* **EXTRACTED INFORMATION**

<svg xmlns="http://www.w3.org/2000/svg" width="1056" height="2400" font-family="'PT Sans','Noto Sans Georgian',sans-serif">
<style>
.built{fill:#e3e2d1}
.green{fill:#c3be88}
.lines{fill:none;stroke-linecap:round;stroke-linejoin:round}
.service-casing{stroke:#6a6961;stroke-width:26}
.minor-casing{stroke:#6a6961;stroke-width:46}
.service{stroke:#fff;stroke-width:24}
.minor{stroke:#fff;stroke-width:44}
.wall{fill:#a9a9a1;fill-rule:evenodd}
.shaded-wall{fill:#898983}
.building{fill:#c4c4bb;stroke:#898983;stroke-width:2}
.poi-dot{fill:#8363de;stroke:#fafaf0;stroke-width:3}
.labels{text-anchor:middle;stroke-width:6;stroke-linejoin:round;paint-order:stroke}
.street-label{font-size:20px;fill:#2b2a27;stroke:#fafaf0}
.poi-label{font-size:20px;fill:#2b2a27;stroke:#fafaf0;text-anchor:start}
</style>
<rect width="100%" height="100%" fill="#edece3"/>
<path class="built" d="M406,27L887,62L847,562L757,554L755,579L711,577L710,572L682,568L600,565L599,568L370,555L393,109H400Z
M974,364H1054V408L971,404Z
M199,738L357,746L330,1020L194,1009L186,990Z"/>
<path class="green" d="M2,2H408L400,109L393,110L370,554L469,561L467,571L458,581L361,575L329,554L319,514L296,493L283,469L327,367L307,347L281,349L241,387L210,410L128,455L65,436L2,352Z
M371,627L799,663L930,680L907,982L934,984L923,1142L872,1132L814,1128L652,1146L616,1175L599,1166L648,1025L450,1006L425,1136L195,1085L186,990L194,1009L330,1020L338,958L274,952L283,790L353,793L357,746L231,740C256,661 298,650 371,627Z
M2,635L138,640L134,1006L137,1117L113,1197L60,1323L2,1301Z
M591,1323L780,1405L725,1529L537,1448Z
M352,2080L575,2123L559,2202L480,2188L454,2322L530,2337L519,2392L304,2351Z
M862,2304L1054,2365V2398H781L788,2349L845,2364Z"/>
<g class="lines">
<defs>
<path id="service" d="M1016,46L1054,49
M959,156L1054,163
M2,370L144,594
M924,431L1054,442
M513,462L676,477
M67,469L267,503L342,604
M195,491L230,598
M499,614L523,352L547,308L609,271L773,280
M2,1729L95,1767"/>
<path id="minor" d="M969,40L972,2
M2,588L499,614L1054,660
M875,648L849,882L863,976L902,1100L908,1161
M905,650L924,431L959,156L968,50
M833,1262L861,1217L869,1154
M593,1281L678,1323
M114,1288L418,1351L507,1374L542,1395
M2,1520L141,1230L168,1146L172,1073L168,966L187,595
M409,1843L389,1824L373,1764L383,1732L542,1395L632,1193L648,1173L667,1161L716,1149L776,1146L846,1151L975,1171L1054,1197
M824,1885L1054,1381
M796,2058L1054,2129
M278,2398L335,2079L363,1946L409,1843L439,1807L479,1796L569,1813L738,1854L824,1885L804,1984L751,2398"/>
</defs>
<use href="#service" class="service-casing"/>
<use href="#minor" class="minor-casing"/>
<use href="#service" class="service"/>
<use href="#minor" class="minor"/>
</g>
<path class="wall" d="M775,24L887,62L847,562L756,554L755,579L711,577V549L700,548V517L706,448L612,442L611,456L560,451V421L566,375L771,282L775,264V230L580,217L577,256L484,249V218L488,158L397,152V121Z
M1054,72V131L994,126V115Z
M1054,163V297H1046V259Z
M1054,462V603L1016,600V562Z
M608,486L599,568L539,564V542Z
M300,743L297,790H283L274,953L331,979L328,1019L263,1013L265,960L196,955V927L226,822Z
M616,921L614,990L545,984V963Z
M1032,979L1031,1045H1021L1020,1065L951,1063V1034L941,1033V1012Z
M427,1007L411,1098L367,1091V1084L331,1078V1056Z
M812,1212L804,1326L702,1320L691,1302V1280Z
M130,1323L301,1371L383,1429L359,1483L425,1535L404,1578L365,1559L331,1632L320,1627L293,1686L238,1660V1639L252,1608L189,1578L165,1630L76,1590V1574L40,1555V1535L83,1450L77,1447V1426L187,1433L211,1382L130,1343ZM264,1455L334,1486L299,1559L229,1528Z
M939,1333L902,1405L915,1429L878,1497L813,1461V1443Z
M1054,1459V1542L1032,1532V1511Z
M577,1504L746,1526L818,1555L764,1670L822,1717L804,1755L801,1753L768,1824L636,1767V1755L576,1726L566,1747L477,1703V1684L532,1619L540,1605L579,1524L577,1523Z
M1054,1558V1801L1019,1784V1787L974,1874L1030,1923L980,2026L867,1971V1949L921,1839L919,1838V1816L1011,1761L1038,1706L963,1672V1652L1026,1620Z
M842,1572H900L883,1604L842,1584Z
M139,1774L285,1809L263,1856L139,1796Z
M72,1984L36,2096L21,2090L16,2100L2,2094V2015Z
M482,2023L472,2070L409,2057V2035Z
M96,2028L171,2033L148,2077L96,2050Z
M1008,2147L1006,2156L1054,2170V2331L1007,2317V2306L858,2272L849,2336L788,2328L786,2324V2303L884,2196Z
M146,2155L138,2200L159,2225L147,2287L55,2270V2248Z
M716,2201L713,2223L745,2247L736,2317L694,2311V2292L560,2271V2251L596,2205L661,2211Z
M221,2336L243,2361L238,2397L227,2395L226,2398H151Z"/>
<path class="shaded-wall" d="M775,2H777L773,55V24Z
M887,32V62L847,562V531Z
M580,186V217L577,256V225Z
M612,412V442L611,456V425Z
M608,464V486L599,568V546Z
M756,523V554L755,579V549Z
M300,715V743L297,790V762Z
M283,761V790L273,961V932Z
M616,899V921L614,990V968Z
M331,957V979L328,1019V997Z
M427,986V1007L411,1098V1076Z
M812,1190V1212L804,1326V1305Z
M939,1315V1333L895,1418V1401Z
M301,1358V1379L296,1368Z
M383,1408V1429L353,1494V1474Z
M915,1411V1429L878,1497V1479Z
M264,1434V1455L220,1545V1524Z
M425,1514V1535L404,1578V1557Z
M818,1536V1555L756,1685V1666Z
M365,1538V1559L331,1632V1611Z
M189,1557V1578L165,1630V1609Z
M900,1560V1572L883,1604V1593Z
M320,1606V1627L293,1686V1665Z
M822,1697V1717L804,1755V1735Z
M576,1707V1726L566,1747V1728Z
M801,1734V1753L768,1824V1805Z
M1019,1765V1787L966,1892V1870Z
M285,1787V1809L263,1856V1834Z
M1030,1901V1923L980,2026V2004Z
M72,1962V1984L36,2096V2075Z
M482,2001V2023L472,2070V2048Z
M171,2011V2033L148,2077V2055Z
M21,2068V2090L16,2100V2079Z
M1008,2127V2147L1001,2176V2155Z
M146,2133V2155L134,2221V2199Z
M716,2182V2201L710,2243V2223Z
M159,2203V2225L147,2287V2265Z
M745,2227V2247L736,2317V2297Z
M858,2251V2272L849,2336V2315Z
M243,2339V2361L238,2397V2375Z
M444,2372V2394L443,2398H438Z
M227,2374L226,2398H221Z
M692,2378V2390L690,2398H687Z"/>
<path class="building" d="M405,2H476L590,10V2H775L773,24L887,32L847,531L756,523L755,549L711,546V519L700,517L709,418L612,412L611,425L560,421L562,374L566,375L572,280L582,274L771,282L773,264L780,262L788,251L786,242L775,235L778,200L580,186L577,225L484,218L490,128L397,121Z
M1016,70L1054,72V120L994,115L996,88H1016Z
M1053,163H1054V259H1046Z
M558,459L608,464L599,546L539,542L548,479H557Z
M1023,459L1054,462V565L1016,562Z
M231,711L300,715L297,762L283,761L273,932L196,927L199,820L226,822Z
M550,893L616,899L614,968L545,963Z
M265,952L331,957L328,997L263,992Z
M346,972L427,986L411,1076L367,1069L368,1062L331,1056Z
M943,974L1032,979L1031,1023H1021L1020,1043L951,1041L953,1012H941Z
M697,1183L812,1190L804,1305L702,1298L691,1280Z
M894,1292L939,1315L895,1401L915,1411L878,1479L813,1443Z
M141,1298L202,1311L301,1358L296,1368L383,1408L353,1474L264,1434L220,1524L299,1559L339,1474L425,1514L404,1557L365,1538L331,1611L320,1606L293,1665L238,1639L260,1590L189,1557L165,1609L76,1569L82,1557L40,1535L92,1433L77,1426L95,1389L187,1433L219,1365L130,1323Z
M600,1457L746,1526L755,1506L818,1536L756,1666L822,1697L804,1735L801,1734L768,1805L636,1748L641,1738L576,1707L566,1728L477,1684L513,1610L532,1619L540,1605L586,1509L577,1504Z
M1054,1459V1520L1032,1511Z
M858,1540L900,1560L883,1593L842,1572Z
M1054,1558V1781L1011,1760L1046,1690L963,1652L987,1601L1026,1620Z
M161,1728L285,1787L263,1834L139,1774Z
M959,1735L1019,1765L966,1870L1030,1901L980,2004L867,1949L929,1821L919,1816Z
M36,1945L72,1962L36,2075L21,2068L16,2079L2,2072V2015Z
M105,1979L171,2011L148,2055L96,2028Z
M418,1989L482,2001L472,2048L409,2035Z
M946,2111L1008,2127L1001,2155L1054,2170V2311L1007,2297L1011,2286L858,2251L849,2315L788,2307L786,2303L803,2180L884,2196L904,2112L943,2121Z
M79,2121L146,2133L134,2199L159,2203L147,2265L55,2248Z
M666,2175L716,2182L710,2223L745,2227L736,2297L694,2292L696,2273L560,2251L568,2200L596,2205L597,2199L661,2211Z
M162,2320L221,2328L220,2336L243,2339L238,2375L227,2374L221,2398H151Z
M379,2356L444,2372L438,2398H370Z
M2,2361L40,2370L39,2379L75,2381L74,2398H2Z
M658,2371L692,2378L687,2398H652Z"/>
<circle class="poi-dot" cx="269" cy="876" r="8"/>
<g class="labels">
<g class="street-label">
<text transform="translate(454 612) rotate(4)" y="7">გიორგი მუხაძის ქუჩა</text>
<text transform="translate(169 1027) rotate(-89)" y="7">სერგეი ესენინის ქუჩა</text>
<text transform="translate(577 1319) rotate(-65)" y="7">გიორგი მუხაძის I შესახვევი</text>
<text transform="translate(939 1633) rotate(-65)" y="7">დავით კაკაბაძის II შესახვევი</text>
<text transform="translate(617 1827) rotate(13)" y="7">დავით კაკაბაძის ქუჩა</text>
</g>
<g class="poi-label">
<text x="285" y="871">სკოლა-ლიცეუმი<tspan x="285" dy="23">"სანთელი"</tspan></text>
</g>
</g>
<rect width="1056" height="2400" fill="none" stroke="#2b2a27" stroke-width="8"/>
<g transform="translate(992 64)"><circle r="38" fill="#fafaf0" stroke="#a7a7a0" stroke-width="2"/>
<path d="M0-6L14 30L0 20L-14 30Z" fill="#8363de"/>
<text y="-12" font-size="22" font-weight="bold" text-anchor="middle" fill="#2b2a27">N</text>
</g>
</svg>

* **YOUR INSTRUCTIONS**
Using the records above, select and copy every line that has the word "lines".

* **TASK ANSWER**
.lines{fill:none;stroke-linecap:round;stroke-linejoin:round}
<g class="lines">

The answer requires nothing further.